# Intent.Blazor.Authentication

The **Intent.Blazor.Authentication** module provides a fully integrated authentication setup for Blazor applications generated with Intent Architect.  
It supports all three Blazor rendering modes — **InteractiveServer**, **InteractiveWebAssembly**, and **InteractiveAuto** — and can be configured to work with multiple authentication strategies:

- **ASP.NET Core Identity**
- **JWT Bearer Authentication**
- **OIDC Password Flow**

## Rendering Mode Support

The appropriate services, `AuthenticationStateProvider` implementations, and dependency injection (DI) registrations are generated according to the selected rendering mode to ensure a seamless authentication flow.

Each rendering mode uses a tailored implementation of the `AuthenticationStateProvider` to match its runtime environment.  
By default, authentication state is persisted using cookies in all modes, unless overridden.

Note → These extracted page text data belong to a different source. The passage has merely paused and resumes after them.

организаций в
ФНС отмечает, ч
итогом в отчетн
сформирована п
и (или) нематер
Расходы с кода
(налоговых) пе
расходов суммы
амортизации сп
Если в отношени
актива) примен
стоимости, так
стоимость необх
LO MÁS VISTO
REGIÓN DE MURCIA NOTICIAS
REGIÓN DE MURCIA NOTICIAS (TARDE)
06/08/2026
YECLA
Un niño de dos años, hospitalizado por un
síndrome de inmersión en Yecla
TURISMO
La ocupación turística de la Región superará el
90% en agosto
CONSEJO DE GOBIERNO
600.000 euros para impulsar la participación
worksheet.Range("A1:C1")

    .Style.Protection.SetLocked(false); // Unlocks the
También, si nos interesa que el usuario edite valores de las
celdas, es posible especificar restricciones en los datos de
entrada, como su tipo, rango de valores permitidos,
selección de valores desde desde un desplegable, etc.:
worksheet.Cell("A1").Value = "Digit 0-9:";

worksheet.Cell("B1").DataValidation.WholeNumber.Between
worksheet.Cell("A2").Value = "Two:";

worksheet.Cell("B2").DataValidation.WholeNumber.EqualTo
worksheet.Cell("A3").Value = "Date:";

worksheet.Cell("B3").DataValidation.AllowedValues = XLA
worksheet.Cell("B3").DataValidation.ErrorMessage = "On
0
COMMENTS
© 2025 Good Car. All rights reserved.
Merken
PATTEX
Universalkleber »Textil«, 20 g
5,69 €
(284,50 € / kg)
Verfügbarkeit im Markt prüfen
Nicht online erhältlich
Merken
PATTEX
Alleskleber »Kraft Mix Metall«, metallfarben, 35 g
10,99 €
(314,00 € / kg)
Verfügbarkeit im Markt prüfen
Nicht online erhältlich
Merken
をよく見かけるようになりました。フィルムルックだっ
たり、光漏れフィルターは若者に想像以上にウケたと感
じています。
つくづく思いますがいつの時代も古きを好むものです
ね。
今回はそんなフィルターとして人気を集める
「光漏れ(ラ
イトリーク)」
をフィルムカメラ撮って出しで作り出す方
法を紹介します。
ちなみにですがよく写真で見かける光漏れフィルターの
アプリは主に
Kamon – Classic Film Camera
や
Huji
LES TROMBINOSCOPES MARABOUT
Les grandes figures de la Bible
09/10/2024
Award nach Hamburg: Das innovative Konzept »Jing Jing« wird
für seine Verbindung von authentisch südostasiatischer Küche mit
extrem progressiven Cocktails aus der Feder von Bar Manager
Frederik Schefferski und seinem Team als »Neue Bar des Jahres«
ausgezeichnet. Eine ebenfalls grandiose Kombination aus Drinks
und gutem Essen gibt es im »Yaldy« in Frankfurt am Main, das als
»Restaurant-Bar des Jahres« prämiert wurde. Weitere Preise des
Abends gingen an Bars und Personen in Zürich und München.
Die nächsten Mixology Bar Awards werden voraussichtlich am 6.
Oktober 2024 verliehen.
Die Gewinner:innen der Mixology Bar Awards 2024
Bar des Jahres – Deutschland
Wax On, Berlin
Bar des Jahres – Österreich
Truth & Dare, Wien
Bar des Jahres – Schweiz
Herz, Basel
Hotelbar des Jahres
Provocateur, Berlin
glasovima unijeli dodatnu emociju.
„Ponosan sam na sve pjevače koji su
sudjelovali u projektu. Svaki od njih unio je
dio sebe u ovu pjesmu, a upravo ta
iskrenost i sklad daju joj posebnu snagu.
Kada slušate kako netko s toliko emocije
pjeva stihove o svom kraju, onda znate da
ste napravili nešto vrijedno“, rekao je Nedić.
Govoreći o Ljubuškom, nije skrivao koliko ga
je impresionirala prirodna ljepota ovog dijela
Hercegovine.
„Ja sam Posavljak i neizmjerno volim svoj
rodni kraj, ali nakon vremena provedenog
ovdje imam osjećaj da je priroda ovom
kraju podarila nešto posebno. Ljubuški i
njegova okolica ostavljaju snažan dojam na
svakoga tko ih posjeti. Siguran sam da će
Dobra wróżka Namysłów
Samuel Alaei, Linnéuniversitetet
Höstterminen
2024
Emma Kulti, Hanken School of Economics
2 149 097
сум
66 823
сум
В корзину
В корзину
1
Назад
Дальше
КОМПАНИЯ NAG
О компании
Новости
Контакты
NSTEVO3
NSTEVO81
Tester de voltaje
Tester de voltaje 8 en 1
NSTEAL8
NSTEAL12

## Supported Authentication Modes

You can configure this module to support:

- **ASP.NET Core Identity** – For individual accounts using a local store. This mode sets up an Entity Framework Core database to store user data and account information. It includes built-in functionality for user registration, login, password reset, and email confirmation. **Note:** This mode does not support attaching a token to a third-party API.
  
- **JWT (JSON Web Token)** – For stateless authentication using tokens. A `TokenEndpoint:Uri` must be configured in your app settings. The module handles typical user flows including login, registration, password reset, and forgot password — assuming your token provider supports these endpoints.
  
- **OIDC Password Flow** – For integration with third-party identity providers like IdentityServer, Auth0, or Azure AD B2C. This mode supports the **Resource Owner Password Credentials (ROPC)** grant flow, allowing users to authenticate using their username and password directly against the identity provider.

In all three modes, the authenticated `ClaimsPrincipal` is stored in either the `IdentityCookie` or a general `Cookie`, depending on the configuration.

## Third-Party API Authentication

Authentication for secure third-party APIs can be achieved using either **JWT** or **OIDC** modes.

In these modes, the access token (`auth_token`) retrieved from the configured token provider is automatically attached to any outgoing HTTP requests targeting `Secured` API endpoints.  
This ensures that all protected resources are accessed with the appropriate authorization headers without requiring manual token handling.